● **Dataset entries**:

◇ ◇ ◇

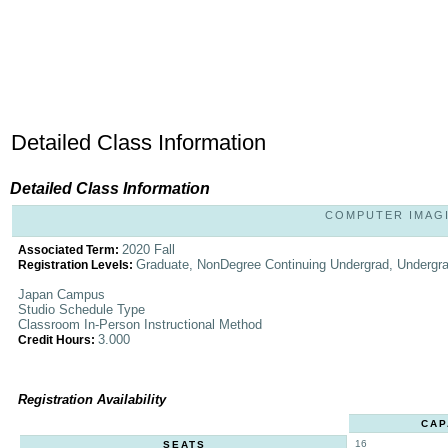
Detailed Class Information
Detailed Class Information
COMPUTER IMAGIN
2020 Fall
Associated Term:
Graduate, NonDegree Continuing Undergrad, Undergr
Registration Levels:
Japan Campus
Studio Schedule Type
Classroom In-Person Instructional Method
3.000
Credit Hours:
Registration Availability
CAP
16
SEATS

◇ ◇ ◇

● **What the task asks**:
Without the pictures, write out the entire listing exactly.

● **Task solution**:
Detailed Class Information
Detailed Class Information
COMPUTER IMAGIN
2020 Fall
Associated Term:
Graduate, NonDegree Continuing Undergrad, Undergr
Registration Levels:
Japan Campus
Studio Schedule Type
Classroom In-Person Instructional Method
3.000
Credit Hours:
Registration Availability
CAP
16
SEATS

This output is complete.